At various stages in that history it has been under Animist, Hindu, Buddhist, Muslim and Christian rule , and all have left their mark! None more so that the Buddhist, who built, between the 7th and12th Centuries the remarkable Vihara of Mainamati.
The remains, that include a number of fine, brick built Stupa, and even the lower half of a Buddha, cover an area of a few square kilometres, with part being inside the Army Cantonment.
Close to the border with India, the State of Tripura, Comilla itself, along with such cities as Chittagong, Feni and Noahkali, was once part of the Kingdom of Tripura.
In about 1730, however, a peasant boy called Shamsher Gazi started a ‘peasant’s revolt, that led, eventually, to the overthrow of the King of Tripura, extending his own ‘realm’ to include the lands that now lie in India.
Once a protégé of the local ruler of Comilla, under the King, when he asked for the hand of the ruler’s daughter in marriage, he was exiled, and so began the uprising that brought him to rule such a vast area.

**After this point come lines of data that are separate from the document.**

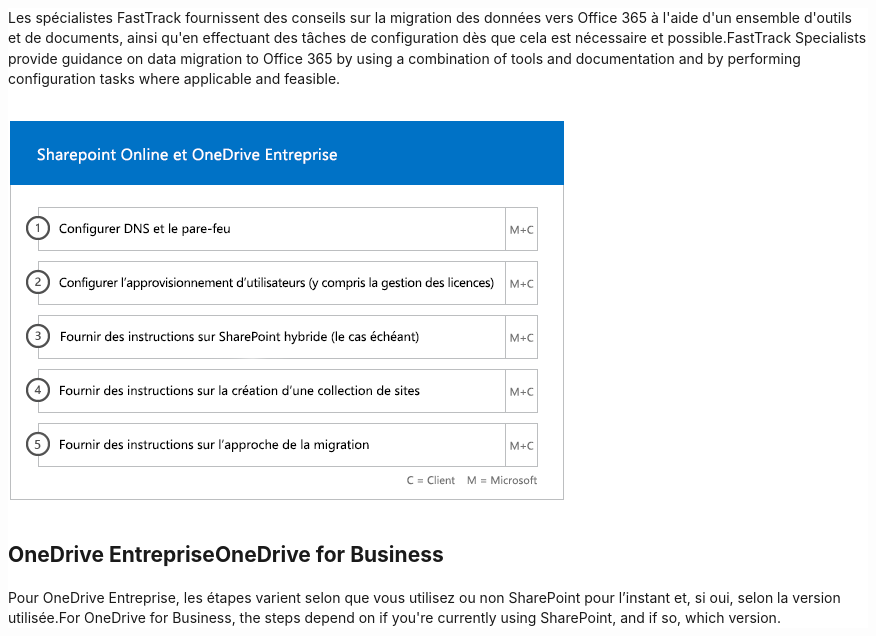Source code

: <span data-ttu-id="d8d46-185">Les spécialistes FastTrack fournissent des conseils sur la migration des données vers Office 365 à l'aide d'un ensemble d'outils et de documents, ainsi qu'en effectuant des tâches de configuration dès que cela est nécessaire et possible.</span><span class="sxs-lookup"><span data-stu-id="d8d46-185">FastTrack Specialists provide guidance on data migration to Office 365 by using a combination of tools and documentation and by performing configuration tasks where applicable and feasible.</span></span>
  
![Procédure d’intégration pour SharePoint et Skype Entreprise](media/O365-Onboarding-Enable-SP.png)
  
## <a name="onedrive-for-business"></a><span data-ttu-id="d8d46-187">OneDrive Entreprise</span><span class="sxs-lookup"><span data-stu-id="d8d46-187">OneDrive for Business</span></span>

<span data-ttu-id="d8d46-188">Pour OneDrive Entreprise, les étapes varient selon que vous utilisez ou non SharePoint pour l’instant et, si oui, selon la version utilisée.</span><span class="sxs-lookup"><span data-stu-id="d8d46-188">For OneDrive for Business, the steps depend on if you're currently using SharePoint, and if so, which version.</span></span> 
  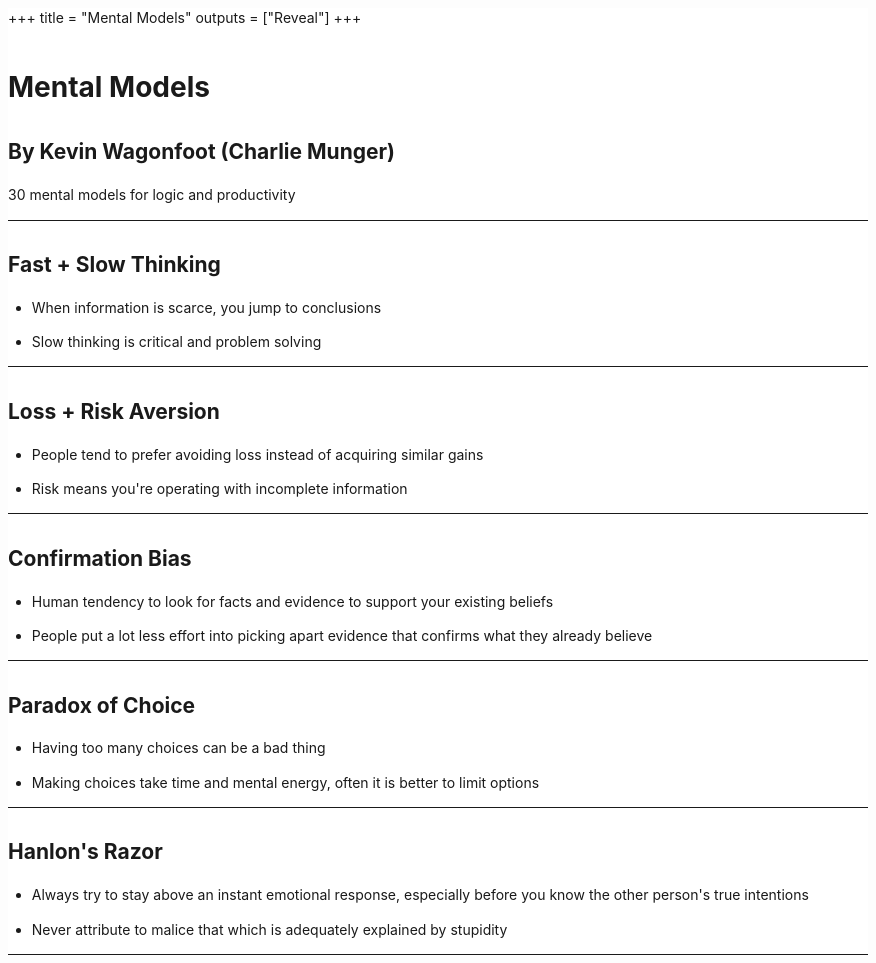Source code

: +++
title = "Mental Models"
outputs = ["Reveal"]
+++

# Mental Models

## By Kevin Wagonfoot (Charlie Munger)

30 mental models for logic and productivity

---

## Fast + Slow Thinking

- When information is scarce, you jump to conclusions

- Slow thinking is critical and problem solving

---

## Loss + Risk Aversion

- People tend to prefer avoiding loss instead of acquiring similar gains

- Risk means you're operating with incomplete information

--- 

## Confirmation Bias

- Human tendency to look for facts and evidence to support your existing beliefs

- People put a lot less effort into picking apart evidence that confirms what they already believe

---

## Paradox of Choice

- Having too many choices can be a bad thing

- Making choices take time and mental energy, often it is better to limit options

--- 

## Hanlon's Razor

- Always try to stay above an instant emotional response, especially before you know the other
person's true intentions 

- Never attribute to malice that which is adequately explained by stupidity

--- 
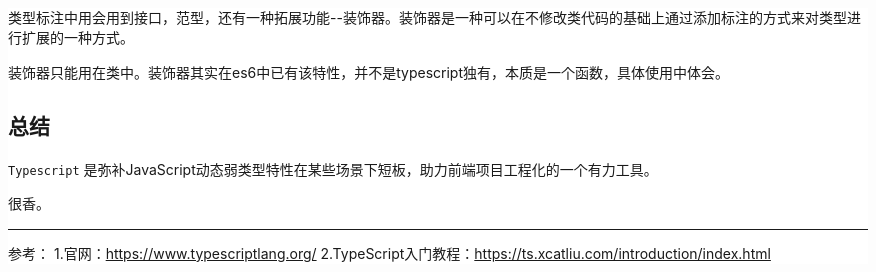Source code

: 类型标注中用会用到接口，范型，还有一种拓展功能--装饰器。装饰器是一种可以在不修改类代码的基础上通过添加标注的方式来对类型进行扩展的一种方式。

装饰器只能用在类中。装饰器其实在es6中已有该特性，并不是typescript独有，本质是一个函数，具体使用中体会。

## 总结

`Typescript` 是弥补JavaScript动态弱类型特性在某些场景下短板，助力前端项目工程化的一个有力工具。

很香。

---

参考：
1.官网：https://www.typescriptlang.org/
2.TypeScript入门教程：https://ts.xcatliu.com/introduction/index.html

In Comilla, and ageing bungalow, on the banks of the huge tank, is the residence of the last Queen of Tripura.
Shamsher was treacherously murdered abot 1760, and it wasn’t so long after that, following the battle of Plassey in 1757, the East India Company took control of the area.
Comilla, however, never lost it sense of independence, and both towards the end of the period of Raj, when local activists assassinated the British Magistrate, and in 1971, when the area became a focus of freedom fighting, it played asignificant role.
Today, famed for sweets and batik, with the Bangladesh Academy for Rural Development on its fine campus designed by the world famous Greek American architect who also designed the new Pakistan capital of Islamabad, as a significant presence, it is well worth at least a day of exploration.
Replete with fine Hindu Temples, and a magnificent, if somewhat unsympathetically extended mid 17th Century mosque, possibly the most evocative place for quiet reflection is the War Cemetery, where the remains of the fallen youth of the Second World War lie, British, Indian, African, and, yes, Japanese, united at rest.
Inside the Cantonment, a further reminder of the World at War, is the HQ of Sir William Slim, who was the last of the wartime commanders in that theatre of war.
The intercity buses and trains rush by this city, and the main road is now a bypass, but the tangible evidence of its history are well worth exploring.